(Page images and extracted text)
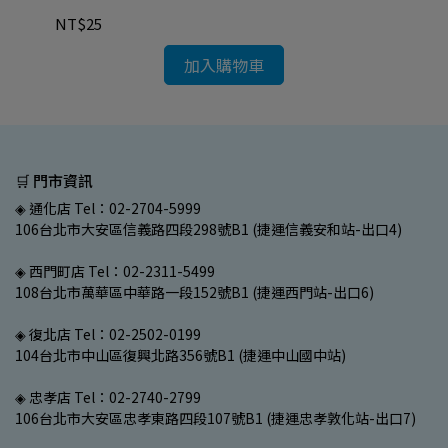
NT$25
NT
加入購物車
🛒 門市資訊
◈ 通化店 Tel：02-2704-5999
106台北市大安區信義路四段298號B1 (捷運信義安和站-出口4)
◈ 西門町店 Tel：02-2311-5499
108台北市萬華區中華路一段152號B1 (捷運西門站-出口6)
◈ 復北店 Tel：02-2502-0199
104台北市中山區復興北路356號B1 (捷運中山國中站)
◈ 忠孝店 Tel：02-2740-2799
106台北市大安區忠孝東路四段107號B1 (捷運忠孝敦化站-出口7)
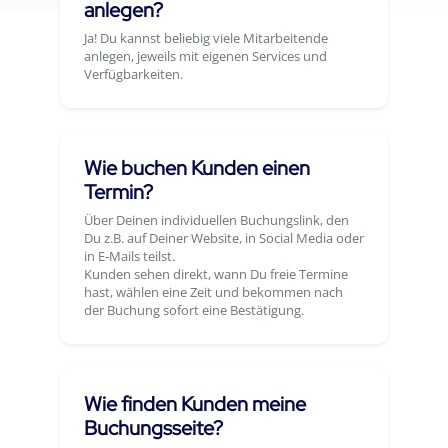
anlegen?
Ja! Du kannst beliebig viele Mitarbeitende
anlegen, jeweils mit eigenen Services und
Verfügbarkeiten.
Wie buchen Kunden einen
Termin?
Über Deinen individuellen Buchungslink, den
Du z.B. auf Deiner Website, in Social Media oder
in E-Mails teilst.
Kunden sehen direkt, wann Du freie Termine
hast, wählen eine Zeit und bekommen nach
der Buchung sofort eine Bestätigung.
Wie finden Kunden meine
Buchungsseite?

ASSIGNMENT:
Word for word, restate all of the records. Exclude the pictures.

COMPLETED EXERCISE:
NT$25
NT
加入購物車
🛒 門市資訊
◈ 通化店 Tel：02-2704-5999
106台北市大安區信義路四段298號B1 (捷運信義安和站-出口4)
◈ 西門町店 Tel：02-2311-5499
108台北市萬華區中華路一段152號B1 (捷運西門站-出口6)
◈ 復北店 Tel：02-2502-0199
104台北市中山區復興北路356號B1 (捷運中山國中站)
◈ 忠孝店 Tel：02-2740-2799
106台北市大安區忠孝東路四段107號B1 (捷運忠孝敦化站-出口7)
anlegen?
Ja! Du kannst beliebig viele Mitarbeitende
anlegen, jeweils mit eigenen Services und
Verfügbarkeiten.
Wie buchen Kunden einen
Termin?
Über Deinen individuellen Buchungslink, den
Du z.B. auf Deiner Website, in Social Media oder
in E-Mails teilst.
Kunden sehen direkt, wann Du freie Termine
hast, wählen eine Zeit und bekommen nach
der Buchung sofort eine Bestätigung.
Wie finden Kunden meine
Buchungsseite?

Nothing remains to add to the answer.